Le Président israélien Isaac Herzog avait sans doute rêvé d’un meilleur accueil aux Émirats arabes unis. Alors qu’il était reçu en grande pompe au palais du prince héritier d’Abou Dhabi, aux accords de l’Hatikva, l’hymne national de l’État hébreu, la monarchie émiratie était de nouveau visée par une salve de missiles houthis. "Des cibles importantes ont été touchées dans l'émirat d'Abou Dhabi, avec un certain nombre de missiles balistiques Zulfiqar. [...] Des cibles sensibles ont été touchées dans l'émirat de Dubaï avec un certain nombre de drones Samad 3",a affirmé le porte-parole des forces armées yéménites, le général de brigade Yahya Saree. Et ce dernier d’ajouter que les houthis continueraient leurs attaques contre les Émirats tant que ces derniers s’impliqueront au Yémen.
"Les défenses antiaériennes ont intercepté et détruit un missile balistique lancé par les terroristes houthis visant notre pays", a indiqué le ministère émirati de la Défense. De ce fait, le programme de la visite israélienne n’a pas été pour autant chamboulé. D’ailleurs, Abou Dhabi s’est dit prêt "à faire face à toute menace".

_ _ _ _ _

Liste des tâches »
(A) Les affirmations suivantes concordent-elles avec le texte sur la visite d’Isaac Herzog aux Émirats arabes unis ? Pour chacune, répondez par oui ou non et citez mot pour mot les termes du texte qui tranchent.
(i) L’attaque a bouleversé le programme de la visite israélienne.
(ii) L’émirat de Dubaï a été visé par des drones Samad 3.
(iii) Selon le ministère émirati de la Défense, un missile balistique a été intercepté et détruit.
(B) Recopiez fidèlement, dans le texte sur la visite d’Isaac Herzog aux Émirats arabes unis, tout ce qui va de "Le Président israélien" jusqu’à "s’impliqueront au Yémen.".
(C) Prolongez le texte sur la visite d’Isaac Herzog aux Émirats arabes unis en reprenant après sa dernière phrase.

Extrait de la source »
_ _ _ _ _

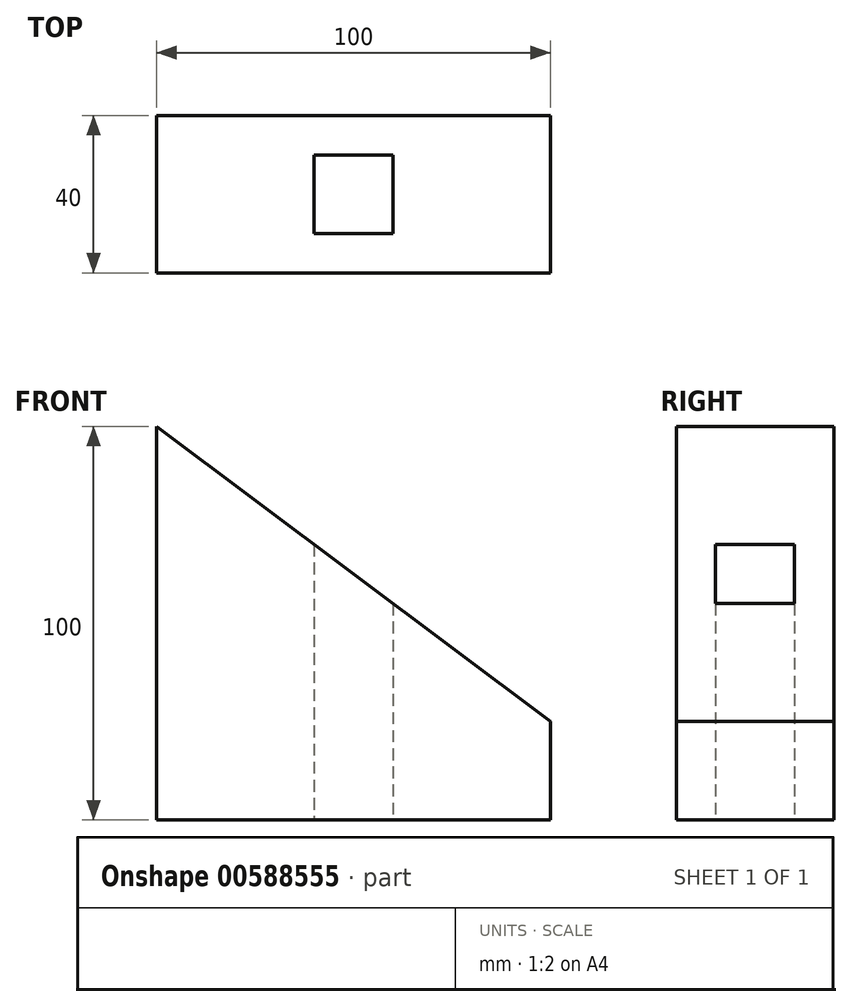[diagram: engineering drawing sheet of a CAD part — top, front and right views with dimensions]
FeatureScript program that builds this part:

_ _ _ _ _

Résultats par tâche »
(A)
(i) Non : « le programme de la visite israélienne n’a pas été pour autant chamboulé ».
(ii) Oui : « Des cibles sensibles ont été touchées dans l'émirat de Dubaï avec un certain nombre de drones Samad 3 ».
(iii) Oui : « Les défenses antiaériennes ont intercepté et détruit un missile balistique ».

(B)
Le Président israélien Isaac Herzog avait sans doute rêvé d’un meilleur accueil aux Émirats arabes unis. Alors qu’il était reçu en grande pompe au palais du prince héritier d’Abou Dhabi, aux accords de l’Hatikva, l’hymne national de l’État hébreu, la monarchie émiratie était de nouveau visée par une salve de missiles houthis. "Des cibles importantes ont été touchées dans l'émirat d'Abou Dhabi, avec un certain nombre de missiles balistiques Zulfiqar. [...] Des cibles sensibles ont été touchées dans l'émirat de Dubaï avec un certain nombre de drones Samad 3",a affirmé le porte-parole des forces armées yéménites, le général de brigade Yahya Saree. Et ce dernier d’ajouter que les houthis continueraient leurs attaques contre les Émirats tant que ces derniers s’impliqueront au Yémen.

(C)
Les États-Unis ne respectent pas les clauses de l’accord
Face à l’attaque, Israël et les Émirats ont fait front commun. Le Président israélien a tenu à afficher son soutien à ses hôtes. "Nous soutenons pleinement vos exigences de sécurité et condamnons sous toutes les formes et expressions toute atteinte à votre souveraineté par des groupes terroristes." Mohammed Ben Zayed a remercié l’État hébreu pour sa "solidarité" face à "l’attaque terroriste", saluant "la communauté d’opinion" face à de telles menaces.
Pourtant, malgré cette unanimité, la coopération bilatérale ne serait pas si fructueuse qu’elle en a l’air, à en croire Marc Martinez, spécialiste du Golfe persique et consultant auprès de groupes internationaux.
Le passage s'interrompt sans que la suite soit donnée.